December 19, 2016 By Austin Story Leave a Comment

This is one of the most common gotchas in Javascript.

What does this code do inside of a function?

‘var a = b = 0;’

Since javascript is right associative for assignments, at first glance you might expect it to create and set the variables a and b to 0. But there is a subtle gotcha hidden here. It actually does this

var a; //compile step initializes memory for a

b = 0; //we are in a scope, since b is not initialized in this scope (compile step misses it), javascript will go up the scope chain, assuming no parent scopes have b variable, the global scope will initialize var b for us and send it back.
a = b;

So more englishy, a is functionally scoped to the local function because it has the var in front of it. b is defined implicitly so it is put on the global scope.

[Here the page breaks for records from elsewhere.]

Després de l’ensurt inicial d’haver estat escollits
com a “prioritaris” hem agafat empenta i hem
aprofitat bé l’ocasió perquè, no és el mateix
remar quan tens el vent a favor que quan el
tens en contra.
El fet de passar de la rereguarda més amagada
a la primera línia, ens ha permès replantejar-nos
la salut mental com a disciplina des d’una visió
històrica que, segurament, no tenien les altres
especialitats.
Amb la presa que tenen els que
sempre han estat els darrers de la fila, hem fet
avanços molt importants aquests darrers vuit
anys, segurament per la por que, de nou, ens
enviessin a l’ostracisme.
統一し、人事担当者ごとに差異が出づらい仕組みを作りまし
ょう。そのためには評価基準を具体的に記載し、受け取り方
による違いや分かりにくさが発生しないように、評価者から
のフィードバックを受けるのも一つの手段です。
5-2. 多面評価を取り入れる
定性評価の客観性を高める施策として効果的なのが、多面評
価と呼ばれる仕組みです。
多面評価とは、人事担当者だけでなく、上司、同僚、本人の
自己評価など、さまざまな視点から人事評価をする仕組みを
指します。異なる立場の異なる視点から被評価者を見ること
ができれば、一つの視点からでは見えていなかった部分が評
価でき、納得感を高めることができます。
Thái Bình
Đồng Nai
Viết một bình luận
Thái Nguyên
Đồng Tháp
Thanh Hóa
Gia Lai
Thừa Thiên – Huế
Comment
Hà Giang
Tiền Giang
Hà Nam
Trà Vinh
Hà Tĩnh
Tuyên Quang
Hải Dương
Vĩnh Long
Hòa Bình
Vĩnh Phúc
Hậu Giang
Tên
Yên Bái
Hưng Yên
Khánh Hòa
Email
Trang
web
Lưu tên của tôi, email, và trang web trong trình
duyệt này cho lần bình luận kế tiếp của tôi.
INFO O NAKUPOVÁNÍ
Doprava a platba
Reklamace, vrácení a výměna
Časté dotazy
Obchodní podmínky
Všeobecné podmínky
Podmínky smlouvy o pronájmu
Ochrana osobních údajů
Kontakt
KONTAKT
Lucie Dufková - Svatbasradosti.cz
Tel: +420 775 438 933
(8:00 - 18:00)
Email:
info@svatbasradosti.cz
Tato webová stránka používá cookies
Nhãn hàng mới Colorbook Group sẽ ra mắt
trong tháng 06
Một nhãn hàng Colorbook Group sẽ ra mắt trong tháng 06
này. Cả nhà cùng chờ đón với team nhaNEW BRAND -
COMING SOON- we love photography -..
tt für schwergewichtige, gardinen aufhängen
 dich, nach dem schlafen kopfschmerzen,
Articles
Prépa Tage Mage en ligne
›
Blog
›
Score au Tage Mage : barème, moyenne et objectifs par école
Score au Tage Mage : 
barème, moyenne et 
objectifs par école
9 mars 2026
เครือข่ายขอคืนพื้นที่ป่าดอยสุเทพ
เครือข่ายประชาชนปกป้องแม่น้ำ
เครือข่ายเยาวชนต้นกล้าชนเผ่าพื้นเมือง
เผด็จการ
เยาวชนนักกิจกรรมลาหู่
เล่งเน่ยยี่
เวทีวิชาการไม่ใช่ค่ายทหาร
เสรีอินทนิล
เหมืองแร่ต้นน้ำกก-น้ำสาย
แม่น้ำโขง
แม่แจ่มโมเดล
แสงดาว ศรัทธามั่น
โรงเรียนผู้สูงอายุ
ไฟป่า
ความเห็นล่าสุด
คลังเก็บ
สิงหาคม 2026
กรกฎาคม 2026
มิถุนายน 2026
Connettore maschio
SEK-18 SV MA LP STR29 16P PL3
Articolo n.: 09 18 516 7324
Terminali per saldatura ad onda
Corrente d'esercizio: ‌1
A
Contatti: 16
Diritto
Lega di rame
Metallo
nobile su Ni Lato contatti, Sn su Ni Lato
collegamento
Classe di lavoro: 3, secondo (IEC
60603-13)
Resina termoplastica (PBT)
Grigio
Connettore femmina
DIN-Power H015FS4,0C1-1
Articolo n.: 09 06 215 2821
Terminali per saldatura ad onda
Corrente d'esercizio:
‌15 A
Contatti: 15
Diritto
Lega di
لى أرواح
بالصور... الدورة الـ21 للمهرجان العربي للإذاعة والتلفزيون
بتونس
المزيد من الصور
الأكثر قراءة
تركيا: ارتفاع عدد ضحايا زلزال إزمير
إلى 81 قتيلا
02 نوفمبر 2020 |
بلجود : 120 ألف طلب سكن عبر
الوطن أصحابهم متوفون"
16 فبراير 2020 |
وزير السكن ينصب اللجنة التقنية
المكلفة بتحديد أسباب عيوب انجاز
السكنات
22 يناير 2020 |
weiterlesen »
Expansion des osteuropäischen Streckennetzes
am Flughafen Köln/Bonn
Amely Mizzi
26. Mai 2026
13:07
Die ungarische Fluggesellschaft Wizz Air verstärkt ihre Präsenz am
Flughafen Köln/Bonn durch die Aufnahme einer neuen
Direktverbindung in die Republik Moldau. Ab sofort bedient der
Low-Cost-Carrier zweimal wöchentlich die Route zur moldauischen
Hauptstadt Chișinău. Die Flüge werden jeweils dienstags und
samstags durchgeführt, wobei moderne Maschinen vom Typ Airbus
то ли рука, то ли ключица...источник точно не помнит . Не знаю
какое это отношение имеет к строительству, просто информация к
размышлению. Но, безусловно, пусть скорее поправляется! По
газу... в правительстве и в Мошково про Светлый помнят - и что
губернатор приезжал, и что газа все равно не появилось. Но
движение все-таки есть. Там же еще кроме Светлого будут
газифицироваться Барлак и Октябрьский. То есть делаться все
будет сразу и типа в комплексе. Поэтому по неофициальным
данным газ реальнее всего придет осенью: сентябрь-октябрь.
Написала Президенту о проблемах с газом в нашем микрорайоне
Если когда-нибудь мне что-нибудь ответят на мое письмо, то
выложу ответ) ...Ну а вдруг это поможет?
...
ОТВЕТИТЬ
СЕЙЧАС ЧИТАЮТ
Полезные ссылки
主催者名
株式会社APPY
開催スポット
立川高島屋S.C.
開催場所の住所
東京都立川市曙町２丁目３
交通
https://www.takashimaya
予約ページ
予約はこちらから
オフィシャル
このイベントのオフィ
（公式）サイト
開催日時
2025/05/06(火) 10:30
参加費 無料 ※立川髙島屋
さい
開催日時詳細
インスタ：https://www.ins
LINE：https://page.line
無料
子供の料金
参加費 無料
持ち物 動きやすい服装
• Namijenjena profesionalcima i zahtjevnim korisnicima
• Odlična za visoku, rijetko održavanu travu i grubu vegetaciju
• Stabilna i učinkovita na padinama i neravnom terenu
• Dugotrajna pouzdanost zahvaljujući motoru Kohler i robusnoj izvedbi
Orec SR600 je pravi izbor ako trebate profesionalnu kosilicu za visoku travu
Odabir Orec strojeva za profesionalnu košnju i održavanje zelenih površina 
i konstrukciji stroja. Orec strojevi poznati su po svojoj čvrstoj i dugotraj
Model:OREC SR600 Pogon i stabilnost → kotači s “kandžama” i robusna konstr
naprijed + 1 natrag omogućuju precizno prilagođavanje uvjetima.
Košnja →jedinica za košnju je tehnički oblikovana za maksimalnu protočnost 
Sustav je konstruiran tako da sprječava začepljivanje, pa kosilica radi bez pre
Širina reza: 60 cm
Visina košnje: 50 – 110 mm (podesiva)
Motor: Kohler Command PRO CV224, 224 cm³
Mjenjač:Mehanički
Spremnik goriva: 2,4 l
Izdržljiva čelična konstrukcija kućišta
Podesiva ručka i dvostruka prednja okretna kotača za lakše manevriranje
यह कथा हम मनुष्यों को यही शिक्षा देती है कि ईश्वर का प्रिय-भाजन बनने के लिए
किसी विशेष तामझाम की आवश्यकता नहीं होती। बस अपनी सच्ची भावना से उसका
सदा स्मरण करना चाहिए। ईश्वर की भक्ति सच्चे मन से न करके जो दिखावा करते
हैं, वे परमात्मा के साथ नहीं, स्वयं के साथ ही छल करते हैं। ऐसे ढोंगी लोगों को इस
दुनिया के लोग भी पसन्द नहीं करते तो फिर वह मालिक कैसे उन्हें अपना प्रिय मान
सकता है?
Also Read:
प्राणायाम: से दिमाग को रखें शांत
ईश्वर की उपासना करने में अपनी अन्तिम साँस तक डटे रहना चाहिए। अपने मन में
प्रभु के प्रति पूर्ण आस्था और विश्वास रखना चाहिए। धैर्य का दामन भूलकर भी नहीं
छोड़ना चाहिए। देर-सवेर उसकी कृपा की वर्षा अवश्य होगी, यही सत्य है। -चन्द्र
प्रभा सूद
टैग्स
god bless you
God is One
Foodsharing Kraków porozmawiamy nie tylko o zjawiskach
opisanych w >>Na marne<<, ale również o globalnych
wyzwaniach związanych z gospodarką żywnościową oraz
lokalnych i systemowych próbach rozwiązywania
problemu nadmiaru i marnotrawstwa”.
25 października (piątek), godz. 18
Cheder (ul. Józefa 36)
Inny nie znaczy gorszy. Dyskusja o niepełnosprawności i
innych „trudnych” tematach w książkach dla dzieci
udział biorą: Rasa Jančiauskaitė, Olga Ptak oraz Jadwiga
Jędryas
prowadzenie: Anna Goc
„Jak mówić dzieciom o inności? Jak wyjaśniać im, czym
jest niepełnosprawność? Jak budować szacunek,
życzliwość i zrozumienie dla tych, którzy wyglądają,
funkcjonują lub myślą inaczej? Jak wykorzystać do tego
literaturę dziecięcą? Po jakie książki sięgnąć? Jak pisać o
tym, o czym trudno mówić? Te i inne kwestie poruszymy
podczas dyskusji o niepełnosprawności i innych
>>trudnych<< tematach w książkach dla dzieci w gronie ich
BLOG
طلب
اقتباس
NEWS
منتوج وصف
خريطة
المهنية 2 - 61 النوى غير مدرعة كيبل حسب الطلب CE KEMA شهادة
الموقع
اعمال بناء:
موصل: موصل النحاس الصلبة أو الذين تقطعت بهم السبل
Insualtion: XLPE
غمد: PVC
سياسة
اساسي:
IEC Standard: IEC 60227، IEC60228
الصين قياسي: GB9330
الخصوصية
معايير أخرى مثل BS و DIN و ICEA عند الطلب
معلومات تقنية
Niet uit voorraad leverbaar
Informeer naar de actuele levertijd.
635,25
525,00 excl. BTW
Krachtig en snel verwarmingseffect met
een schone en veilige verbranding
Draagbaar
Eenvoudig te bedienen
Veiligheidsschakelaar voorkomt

Here is an example that demonstrates this further

[code]
function foo() {
var a = b = ‘assign in foo’;
function bar() {
var c = d = ‘assign in bar nested in foo’;
c; // ‘assign in bar nested in foo’
d; // ‘assign in bar nested in foo’
}
bar();
a; // ‘assign in foo’
b; // ‘assign in foo’
c; // ReferenceError, c only available in bar function
d; // ReferenceError, d available in bar and globally
}

foo();

a; // ReferenceError, because a is functionally scoped to the foo function
b; // ‘assign in foo’
c; // ReferenceError, because c is functionally scoped to the bar function
d; // ‘assign in bar nested in foo’
[/code]

After the invocation of foo in the code above, both b and d are now global variable.